Auxílio-Desemprego dos EUA Dispara para 232 Mil: Mercado de Trabalho Mostra Primeiros Sinais de Desaceleração

O mercado de trabalho americano começa a ceder terreno - e os números não mentem.
Dados Revelam Pressão Crescente
As solicitações de auxílio-desemprego atingiram 232 mil esta semana, marcando o terceiro aumento consecutivo. O que parecia ser um mercado de trabalho indestrutível agora exibe fissuras visíveis. Empresas cortam contratações, setores inteiros reduzem ritmo, e a economia sente o peso.
Impacto nos Mercados Digitais
Enquanto os tradicionais correm para se proteger, os investidores em criptomoedas veem oportunidade. Histórico mostra que desacelerações econômicas frequentemente aceleram a adoção de ativos digitais - porque quando os bancos centrais imprimem desespero, Bitcoin oferece soberania.
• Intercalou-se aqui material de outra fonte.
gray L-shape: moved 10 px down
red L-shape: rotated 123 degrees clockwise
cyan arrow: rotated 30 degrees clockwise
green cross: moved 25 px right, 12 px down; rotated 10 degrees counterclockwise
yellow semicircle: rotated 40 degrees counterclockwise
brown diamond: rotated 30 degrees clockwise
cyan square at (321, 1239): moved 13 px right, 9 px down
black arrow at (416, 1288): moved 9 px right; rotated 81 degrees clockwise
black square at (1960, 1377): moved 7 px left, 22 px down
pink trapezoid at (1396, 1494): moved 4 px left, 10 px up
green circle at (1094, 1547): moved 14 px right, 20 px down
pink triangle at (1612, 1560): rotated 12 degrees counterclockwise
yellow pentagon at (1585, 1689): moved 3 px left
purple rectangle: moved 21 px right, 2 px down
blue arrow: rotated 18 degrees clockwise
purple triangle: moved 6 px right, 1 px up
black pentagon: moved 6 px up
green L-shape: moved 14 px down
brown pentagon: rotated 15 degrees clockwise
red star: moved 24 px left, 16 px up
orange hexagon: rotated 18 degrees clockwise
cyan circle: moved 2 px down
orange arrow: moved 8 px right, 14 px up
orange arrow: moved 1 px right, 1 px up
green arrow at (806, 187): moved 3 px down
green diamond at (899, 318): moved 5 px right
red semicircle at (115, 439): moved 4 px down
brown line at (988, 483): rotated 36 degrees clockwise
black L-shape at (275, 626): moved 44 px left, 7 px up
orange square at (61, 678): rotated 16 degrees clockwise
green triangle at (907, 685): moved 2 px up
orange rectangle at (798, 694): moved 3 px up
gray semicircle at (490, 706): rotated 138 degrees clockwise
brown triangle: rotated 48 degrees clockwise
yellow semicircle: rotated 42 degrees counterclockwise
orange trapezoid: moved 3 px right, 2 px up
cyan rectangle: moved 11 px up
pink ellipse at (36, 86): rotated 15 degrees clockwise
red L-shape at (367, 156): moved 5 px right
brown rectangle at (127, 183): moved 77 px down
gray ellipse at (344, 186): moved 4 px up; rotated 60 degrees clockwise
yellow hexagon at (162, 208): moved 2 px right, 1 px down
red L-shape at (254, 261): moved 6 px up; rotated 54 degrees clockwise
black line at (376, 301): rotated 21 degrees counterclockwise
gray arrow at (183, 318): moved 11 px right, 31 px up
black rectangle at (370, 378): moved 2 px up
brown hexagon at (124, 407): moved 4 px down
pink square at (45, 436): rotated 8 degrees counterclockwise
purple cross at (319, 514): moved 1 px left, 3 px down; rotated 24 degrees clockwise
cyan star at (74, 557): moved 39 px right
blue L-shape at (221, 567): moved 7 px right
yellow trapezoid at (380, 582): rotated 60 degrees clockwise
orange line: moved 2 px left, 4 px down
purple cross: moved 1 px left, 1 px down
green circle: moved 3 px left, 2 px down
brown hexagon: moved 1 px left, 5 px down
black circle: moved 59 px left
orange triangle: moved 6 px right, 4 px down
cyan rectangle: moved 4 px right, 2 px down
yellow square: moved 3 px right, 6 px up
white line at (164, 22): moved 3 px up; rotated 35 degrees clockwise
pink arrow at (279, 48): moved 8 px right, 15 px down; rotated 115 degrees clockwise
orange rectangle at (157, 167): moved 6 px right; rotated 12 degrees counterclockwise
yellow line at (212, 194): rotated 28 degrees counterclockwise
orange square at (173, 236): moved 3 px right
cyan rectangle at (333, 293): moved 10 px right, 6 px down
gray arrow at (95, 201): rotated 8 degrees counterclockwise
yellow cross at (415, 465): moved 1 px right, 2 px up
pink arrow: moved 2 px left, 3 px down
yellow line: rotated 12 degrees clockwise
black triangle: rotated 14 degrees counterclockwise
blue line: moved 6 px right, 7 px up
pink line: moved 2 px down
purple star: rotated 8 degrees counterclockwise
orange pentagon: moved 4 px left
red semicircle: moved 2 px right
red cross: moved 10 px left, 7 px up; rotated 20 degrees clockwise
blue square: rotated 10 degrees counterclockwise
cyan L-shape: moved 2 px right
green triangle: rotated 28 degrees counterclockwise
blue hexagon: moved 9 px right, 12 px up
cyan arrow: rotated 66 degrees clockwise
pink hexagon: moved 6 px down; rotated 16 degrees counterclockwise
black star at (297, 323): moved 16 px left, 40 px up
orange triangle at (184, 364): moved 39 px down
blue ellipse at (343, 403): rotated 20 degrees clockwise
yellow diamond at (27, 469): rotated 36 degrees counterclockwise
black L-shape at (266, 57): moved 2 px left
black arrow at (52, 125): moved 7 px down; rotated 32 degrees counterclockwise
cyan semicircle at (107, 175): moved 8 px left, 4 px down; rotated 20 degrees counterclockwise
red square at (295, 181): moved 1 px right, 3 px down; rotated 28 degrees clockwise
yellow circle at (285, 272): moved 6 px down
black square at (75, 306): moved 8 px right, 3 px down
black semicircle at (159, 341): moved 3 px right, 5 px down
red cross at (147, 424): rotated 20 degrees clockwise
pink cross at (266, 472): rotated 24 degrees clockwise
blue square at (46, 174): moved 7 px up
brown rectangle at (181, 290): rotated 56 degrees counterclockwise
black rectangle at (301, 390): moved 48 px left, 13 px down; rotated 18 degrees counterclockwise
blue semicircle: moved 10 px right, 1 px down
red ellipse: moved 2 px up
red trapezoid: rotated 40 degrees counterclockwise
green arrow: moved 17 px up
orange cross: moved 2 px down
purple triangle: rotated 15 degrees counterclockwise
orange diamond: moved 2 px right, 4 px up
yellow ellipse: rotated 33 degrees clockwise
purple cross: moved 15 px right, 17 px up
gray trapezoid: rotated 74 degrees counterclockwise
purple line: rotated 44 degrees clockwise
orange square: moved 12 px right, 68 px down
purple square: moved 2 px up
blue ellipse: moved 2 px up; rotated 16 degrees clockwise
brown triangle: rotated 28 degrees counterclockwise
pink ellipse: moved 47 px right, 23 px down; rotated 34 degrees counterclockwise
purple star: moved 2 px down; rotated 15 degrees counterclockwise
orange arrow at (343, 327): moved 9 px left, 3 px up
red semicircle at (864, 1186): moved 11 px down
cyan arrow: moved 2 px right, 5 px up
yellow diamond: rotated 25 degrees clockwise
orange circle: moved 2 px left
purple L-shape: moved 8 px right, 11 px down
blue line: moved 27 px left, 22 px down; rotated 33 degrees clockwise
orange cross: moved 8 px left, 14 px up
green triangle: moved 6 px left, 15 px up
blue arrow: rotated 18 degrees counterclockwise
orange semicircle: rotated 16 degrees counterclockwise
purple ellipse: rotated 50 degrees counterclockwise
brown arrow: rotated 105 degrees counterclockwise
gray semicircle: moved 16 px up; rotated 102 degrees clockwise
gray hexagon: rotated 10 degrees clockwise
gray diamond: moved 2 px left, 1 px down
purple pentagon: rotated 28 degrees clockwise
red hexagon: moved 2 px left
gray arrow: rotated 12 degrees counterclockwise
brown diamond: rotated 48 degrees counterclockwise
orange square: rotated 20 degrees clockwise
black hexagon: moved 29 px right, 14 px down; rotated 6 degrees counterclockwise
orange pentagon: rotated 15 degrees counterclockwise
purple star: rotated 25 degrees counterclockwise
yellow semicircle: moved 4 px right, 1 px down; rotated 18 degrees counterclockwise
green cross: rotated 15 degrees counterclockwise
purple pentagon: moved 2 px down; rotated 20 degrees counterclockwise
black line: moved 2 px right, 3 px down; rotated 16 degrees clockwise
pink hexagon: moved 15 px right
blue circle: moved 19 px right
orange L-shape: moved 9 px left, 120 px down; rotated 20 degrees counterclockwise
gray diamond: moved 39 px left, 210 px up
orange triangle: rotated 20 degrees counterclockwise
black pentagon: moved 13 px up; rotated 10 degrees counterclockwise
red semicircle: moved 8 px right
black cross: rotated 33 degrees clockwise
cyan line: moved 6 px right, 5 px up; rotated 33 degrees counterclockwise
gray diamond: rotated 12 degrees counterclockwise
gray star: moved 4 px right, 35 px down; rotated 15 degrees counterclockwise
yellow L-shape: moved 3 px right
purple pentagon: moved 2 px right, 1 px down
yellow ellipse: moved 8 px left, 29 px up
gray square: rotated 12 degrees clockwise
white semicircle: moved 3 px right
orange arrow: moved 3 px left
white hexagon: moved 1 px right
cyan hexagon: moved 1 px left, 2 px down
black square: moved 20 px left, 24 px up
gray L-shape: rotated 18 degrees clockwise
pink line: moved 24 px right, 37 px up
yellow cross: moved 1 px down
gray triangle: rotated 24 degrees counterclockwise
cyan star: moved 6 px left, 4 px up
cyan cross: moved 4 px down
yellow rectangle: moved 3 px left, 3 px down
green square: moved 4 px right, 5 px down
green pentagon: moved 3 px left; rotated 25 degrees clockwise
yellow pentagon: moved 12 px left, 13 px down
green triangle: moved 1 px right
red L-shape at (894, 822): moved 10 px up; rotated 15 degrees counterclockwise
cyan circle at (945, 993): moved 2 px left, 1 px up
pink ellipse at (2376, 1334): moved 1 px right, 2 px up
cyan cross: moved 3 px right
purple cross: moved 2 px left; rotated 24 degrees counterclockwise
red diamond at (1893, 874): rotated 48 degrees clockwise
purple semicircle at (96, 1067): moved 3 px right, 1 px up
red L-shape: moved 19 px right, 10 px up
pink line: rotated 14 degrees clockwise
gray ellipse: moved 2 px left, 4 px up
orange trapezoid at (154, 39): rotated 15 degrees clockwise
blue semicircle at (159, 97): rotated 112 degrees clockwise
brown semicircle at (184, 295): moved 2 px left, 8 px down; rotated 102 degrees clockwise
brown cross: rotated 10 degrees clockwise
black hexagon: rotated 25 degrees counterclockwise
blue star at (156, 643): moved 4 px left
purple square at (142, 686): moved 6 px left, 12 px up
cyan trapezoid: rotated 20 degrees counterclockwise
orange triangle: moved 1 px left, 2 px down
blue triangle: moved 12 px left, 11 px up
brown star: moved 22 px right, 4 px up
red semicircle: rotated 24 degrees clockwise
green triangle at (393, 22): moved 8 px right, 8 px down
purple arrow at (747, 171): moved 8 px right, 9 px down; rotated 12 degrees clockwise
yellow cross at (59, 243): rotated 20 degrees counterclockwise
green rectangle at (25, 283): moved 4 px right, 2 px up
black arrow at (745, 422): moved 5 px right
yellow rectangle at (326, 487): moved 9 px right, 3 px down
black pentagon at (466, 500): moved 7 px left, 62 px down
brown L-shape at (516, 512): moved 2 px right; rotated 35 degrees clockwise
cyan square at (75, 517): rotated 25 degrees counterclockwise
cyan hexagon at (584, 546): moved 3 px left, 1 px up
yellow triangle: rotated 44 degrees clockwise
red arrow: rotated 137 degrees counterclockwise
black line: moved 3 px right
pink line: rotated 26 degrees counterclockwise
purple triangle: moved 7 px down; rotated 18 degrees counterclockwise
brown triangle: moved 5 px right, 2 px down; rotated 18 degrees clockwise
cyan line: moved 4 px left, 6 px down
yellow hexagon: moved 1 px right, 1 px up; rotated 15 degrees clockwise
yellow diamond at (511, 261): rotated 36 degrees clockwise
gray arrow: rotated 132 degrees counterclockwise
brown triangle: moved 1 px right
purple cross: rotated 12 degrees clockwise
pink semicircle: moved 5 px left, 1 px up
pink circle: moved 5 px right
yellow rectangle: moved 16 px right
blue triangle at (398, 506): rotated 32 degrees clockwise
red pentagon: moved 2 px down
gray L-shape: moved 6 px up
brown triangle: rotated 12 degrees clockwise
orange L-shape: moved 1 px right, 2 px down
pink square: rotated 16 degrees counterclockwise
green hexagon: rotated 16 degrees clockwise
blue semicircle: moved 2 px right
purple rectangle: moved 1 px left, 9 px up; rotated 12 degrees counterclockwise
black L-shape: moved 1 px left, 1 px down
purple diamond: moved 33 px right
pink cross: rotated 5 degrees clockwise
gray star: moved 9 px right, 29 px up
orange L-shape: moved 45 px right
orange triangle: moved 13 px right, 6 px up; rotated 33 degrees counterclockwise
O Fed Entre a Espada e a Parede
Inflação persistente versus mercado de trabalho em resfriamento. A velha guarda financeira ainda acredita que podem controlar essa equação com taxas de juros - como se o século XXI ainda estivesse por vir.
A paralisação do governo federal impede a divulgação do relatório semanal de pedidos de auxílio-desemprego.
Os relatórios estaduais desempenharam um papel crucial ao permitir que os economistas estimassem com precisão os pedidos semanais de seguro-desemprego. Para isso, eles combinaram esses dados estaduais com fatores de ajuste sazonal previamente publicados, a fim de estimar com exatidão os pedidos semanais de seguro-desemprego.
Entretanto, além de dificultar a divulgação do relatório semanal de pedidos de auxílio-desemprego, informações de fontes revelaram que a paralisação do governo federal também atrasou diversos outros relatórios econômicos importantes, incluindo o relatório mensal de empregos.
Devido à ausência de estatísticas oficiais, investidores e economistas têm sido obrigados a depender mais de indicadores alternativos e do setor privado para analisar a economia.
O Departamento de Estatísticas do Trabalho (BLS, na sigla em inglês), por outro lado, abriu uma exceção para o índice de preços ao consumidor de setembro. Esses dados, divulgados no mês passado, desempenharam um papel crucial para ajudar a Administração da Previdência Social a estimar o ajuste anual do custo de vida para os beneficiários da Previdência Social.
Quanto ao relatório de empregos de setembro, originalmente previsto para publicação em 3 de outubro, agora espera-se que seja divulgado ainda esta semana.
Autoridades do Fed expressam preocupação com o mercado de trabalho, apesar do atraso na divulgação do relatório do BLS.
Em relação à decisão do Departamento de Estatísticas do Trabalho de divulgar o Índice de Preços ao Consumidor de setembro, relatos indicam que os dados foram disponibilizados às 8h30 em Washington, no dia 24 de outubro. Essa informação estava originalmente prevista para o dia 15 de outubro, de acordo com o comunicado da agência.
Naquela ocasião, o BLS também mencionou: "Nenhum outro comunicado será reprogramado ou produzido até que os serviços governamentais regulares sejam retomados."
Para ilustrar o compromisso da agência federal em divulgar os dados, uma fonte confiável observou que a agência convocou novamente alguns funcionários para preparar o relatório até o final de outubro.
A fonte também afirmou que o governo utilizou dados do IPC do terceiro trimestre para calcular o reajuste do custo de vida (COLA) para os beneficiários da Previdência Social no próximo ano. O anúncio do COLA geralmente ocorre logo após a publicação do IPC de setembro pelo Departamento de Estatísticas do Trabalho (BLS).
Segundo um porta-voz da agência, a SSA também anunciou o reajuste do custo de vida (COLA) em 24 de outubro. Essa atualização do cronograma garantiu que o Federal Reserve recebesse o relatório antes de sua reunião de 28 e 29 de outubro.
Com essa medida, os investidores expressaram a crença de que as autoridades poderiam reduzir as taxas de juros novamente, mas alguns formuladores de políticas hesitaram porque a inflação permaneceu acima da meta.
Em entrevista, o membro do Conselho de Governadores do Fed, Christopher Waller, mencionou que ter o relatório do IPC (Índice de Preços ao Consumidor) para aquela reunião seria muito útil. No entanto, ele estava mais preocupado com o mercado de trabalho, enquanto aguardava a divulgação do relatório de emprego de setembro pelo Departamento de Estatísticas do Trabalho (BLS).